PROBLEM TO WORK ON
Could you repeat the lines from the one containing "1041, 1087, 1070]" through the one containing "725, 1087, 754]", inclusive, swapping "<devicename>" for "<hostname>" and leaving everything else unchanged?

***** EXERCISE INPUTS

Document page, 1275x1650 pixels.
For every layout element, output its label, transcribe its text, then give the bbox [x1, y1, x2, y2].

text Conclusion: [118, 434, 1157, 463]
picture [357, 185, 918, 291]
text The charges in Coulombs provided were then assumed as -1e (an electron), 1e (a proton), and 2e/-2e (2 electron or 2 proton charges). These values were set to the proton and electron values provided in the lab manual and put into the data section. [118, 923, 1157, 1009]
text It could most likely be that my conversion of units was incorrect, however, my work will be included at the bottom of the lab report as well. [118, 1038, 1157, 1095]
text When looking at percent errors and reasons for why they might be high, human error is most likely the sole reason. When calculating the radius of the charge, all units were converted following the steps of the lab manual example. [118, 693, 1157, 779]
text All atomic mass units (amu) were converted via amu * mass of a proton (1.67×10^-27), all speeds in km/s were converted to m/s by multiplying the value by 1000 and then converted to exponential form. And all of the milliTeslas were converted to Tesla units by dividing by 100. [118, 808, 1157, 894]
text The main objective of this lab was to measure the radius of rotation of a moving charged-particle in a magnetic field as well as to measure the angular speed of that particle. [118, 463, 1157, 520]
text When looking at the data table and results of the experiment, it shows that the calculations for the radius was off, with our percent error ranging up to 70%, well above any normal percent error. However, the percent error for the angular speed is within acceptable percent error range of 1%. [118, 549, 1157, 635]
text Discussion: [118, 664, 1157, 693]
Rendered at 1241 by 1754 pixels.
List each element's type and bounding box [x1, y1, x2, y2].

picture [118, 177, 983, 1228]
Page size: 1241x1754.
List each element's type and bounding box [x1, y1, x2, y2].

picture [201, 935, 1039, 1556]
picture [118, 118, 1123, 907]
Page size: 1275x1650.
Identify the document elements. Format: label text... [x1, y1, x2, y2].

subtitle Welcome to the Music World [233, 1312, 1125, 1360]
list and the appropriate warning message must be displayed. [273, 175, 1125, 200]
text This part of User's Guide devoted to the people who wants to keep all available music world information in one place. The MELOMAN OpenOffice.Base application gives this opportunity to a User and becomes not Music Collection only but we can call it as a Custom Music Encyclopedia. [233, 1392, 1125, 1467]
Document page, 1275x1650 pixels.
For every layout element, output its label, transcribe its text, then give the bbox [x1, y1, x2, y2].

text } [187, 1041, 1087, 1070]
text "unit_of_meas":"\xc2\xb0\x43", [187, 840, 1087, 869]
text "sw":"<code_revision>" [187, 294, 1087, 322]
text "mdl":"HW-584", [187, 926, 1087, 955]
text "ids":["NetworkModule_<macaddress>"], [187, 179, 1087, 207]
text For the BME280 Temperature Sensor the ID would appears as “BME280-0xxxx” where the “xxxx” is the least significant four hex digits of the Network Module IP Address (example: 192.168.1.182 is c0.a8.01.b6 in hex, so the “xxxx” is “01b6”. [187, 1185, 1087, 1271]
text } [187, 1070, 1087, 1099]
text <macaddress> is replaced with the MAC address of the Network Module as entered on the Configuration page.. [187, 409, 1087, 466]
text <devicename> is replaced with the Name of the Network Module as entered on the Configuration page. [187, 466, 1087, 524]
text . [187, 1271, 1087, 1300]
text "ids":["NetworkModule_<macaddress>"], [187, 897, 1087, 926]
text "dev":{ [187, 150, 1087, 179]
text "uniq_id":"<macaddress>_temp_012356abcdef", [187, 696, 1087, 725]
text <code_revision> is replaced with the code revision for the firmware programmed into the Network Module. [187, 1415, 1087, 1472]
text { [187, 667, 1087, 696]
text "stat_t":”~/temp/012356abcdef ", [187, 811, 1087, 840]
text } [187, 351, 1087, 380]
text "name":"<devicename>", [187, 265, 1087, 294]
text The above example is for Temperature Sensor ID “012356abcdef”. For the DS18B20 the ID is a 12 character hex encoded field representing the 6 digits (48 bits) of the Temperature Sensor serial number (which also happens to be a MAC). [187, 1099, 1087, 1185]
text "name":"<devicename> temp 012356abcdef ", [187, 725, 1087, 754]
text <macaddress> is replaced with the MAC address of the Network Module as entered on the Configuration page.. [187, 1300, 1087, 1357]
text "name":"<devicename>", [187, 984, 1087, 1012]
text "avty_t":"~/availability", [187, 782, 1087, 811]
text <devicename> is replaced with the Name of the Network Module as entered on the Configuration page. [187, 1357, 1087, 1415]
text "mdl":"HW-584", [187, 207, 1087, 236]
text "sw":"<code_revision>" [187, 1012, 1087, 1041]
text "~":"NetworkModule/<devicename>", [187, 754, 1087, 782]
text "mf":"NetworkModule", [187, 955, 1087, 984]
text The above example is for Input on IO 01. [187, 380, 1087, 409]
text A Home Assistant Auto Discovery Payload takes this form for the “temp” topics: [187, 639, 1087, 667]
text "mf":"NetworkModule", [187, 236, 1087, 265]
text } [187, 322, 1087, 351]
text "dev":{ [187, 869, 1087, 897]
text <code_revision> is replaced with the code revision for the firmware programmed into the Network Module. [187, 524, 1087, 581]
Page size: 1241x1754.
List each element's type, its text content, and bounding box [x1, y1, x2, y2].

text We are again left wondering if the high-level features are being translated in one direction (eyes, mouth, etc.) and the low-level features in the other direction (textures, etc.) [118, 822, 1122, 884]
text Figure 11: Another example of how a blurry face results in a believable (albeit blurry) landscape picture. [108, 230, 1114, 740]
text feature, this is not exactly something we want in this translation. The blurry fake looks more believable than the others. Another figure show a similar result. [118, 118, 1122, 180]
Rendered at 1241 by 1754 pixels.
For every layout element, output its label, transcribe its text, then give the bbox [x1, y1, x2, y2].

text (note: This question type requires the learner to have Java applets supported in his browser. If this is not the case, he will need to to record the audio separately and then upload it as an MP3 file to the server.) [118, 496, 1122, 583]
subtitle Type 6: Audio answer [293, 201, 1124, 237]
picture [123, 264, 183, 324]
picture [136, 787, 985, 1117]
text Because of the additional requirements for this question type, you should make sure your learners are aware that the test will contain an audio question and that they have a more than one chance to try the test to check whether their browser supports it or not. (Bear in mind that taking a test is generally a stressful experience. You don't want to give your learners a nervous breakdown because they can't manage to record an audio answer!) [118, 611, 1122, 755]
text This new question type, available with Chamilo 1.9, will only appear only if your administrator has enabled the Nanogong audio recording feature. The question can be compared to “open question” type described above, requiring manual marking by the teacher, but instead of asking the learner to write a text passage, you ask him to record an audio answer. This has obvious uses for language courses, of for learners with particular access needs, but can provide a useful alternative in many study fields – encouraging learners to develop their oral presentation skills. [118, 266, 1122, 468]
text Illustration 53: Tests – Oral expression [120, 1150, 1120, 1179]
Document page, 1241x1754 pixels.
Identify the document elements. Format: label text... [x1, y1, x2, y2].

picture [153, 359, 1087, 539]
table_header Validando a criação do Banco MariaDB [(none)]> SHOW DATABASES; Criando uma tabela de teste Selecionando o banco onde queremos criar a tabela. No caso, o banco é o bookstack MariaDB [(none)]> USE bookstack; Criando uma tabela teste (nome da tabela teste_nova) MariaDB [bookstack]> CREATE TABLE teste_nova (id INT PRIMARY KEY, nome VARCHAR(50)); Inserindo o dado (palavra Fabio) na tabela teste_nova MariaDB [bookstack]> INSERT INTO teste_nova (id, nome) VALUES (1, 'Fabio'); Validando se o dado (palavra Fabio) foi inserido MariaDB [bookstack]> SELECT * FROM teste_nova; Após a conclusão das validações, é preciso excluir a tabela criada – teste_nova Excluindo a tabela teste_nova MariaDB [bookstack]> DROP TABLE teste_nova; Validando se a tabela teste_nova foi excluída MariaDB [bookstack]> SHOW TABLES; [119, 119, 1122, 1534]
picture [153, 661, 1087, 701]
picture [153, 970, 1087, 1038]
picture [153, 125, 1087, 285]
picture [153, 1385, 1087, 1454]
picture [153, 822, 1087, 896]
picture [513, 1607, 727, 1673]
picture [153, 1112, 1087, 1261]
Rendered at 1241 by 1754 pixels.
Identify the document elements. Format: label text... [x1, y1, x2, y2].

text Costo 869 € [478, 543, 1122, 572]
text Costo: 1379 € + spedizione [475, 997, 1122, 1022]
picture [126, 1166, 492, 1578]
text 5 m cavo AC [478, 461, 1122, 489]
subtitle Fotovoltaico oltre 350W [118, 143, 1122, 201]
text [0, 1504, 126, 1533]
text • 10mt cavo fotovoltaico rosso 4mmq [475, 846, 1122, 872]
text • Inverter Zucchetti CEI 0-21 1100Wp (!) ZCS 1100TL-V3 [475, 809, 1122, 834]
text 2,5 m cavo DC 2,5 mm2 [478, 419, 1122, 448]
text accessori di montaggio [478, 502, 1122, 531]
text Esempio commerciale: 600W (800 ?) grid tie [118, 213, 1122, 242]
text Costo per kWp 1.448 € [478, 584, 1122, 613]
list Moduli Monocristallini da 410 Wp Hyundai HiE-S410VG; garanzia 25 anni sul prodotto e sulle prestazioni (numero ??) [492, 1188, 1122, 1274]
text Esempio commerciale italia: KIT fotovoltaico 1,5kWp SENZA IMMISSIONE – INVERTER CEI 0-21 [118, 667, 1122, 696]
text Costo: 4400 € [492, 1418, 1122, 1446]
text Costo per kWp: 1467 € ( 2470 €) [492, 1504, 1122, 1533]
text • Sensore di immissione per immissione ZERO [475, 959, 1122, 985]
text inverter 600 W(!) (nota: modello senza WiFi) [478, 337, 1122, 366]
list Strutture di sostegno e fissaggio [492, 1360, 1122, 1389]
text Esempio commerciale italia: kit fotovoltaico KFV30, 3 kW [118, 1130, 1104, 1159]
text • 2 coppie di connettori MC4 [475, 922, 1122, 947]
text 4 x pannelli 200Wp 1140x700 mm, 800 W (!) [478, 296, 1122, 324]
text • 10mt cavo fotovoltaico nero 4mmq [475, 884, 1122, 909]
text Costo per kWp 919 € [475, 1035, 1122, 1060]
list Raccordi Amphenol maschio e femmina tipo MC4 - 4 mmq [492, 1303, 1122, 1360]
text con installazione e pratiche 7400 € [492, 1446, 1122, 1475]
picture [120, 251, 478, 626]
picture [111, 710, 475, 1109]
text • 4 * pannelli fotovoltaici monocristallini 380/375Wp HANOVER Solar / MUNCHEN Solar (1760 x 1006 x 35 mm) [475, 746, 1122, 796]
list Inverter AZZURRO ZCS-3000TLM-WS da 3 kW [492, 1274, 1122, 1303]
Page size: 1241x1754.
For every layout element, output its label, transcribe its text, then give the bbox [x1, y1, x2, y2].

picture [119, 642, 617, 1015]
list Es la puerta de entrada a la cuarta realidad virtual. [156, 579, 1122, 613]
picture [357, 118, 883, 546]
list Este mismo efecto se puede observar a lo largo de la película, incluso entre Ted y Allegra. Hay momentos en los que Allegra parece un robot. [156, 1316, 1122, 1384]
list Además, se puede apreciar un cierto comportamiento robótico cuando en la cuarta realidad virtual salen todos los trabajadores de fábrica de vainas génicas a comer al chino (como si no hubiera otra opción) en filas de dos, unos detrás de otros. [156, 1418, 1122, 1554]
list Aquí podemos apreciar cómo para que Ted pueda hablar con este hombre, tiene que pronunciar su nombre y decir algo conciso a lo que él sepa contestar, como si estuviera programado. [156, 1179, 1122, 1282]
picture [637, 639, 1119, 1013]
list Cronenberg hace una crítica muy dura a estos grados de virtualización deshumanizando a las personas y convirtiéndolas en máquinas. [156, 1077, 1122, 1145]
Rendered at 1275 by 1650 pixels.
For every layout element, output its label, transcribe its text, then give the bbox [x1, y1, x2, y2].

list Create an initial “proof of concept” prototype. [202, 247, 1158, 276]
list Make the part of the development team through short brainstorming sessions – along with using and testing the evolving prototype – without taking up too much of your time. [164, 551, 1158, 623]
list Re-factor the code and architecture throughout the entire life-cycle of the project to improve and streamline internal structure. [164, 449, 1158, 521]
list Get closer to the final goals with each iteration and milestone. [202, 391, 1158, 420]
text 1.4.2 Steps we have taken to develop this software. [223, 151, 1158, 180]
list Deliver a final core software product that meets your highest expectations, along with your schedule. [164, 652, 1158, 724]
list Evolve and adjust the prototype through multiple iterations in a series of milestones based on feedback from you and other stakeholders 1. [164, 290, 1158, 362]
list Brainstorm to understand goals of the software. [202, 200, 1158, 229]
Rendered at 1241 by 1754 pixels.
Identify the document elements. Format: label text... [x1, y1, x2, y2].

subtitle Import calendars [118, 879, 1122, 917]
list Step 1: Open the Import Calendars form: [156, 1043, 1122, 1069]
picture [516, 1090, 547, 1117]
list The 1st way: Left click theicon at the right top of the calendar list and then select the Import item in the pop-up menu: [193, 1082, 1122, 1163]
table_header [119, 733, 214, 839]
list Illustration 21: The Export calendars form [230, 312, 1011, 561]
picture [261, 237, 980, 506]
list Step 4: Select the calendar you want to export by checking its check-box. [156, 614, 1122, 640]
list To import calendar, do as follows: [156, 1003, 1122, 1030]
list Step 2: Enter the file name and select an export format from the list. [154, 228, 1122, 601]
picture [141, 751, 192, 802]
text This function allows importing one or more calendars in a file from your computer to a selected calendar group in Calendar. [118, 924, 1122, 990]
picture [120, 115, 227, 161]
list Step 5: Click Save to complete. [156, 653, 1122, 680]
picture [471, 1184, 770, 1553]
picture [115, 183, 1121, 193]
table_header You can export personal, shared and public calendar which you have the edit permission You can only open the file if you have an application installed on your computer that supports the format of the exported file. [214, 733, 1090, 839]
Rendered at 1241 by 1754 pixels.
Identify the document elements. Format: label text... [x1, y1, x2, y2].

**********

RIGHT ANSWER
text } [187, 1041, 1087, 1070]
text "unit_of_meas":"\xc2\xb0\x43", [187, 840, 1087, 869]
text "sw":"<code_revision>" [187, 294, 1087, 322]
text "mdl":"HW-584", [187, 926, 1087, 955]
text "ids":["NetworkModule_<macaddress>"], [187, 179, 1087, 207]
text For the BME280 Temperature Sensor the ID would appears as “BME280-0xxxx” where the “xxxx” is the least significant four hex digits of the Network Module IP Address (example: 192.168.1.182 is c0.a8.01.b6 in hex, so the “xxxx” is “01b6”. [187, 1185, 1087, 1271]
text } [187, 1070, 1087, 1099]
text <macaddress> is replaced with the MAC address of the Network Module as entered on the Configuration page.. [187, 409, 1087, 466]
text <hostname> is replaced with the Name of the Network Module as entered on the Configuration page. [187, 466, 1087, 524]
text . [187, 1271, 1087, 1300]
text "ids":["NetworkModule_<macaddress>"], [187, 897, 1087, 926]
text "dev":{ [187, 150, 1087, 179]
text "uniq_id":"<macaddress>_temp_012356abcdef", [187, 696, 1087, 725]
text <code_revision> is replaced with the code revision for the firmware programmed into the Network Module. [187, 1415, 1087, 1472]
text { [187, 667, 1087, 696]
text "stat_t":”~/temp/012356abcdef ", [187, 811, 1087, 840]
text } [187, 351, 1087, 380]
text "name":"<hostname>", [187, 265, 1087, 294]
text The above example is for Temperature Sensor ID “012356abcdef”. For the DS18B20 the ID is a 12 character hex encoded field representing the 6 digits (48 bits) of the Temperature Sensor serial number (which also happens to be a MAC). [187, 1099, 1087, 1185]
text "name":"<hostname> temp 012356abcdef ", [187, 725, 1087, 754]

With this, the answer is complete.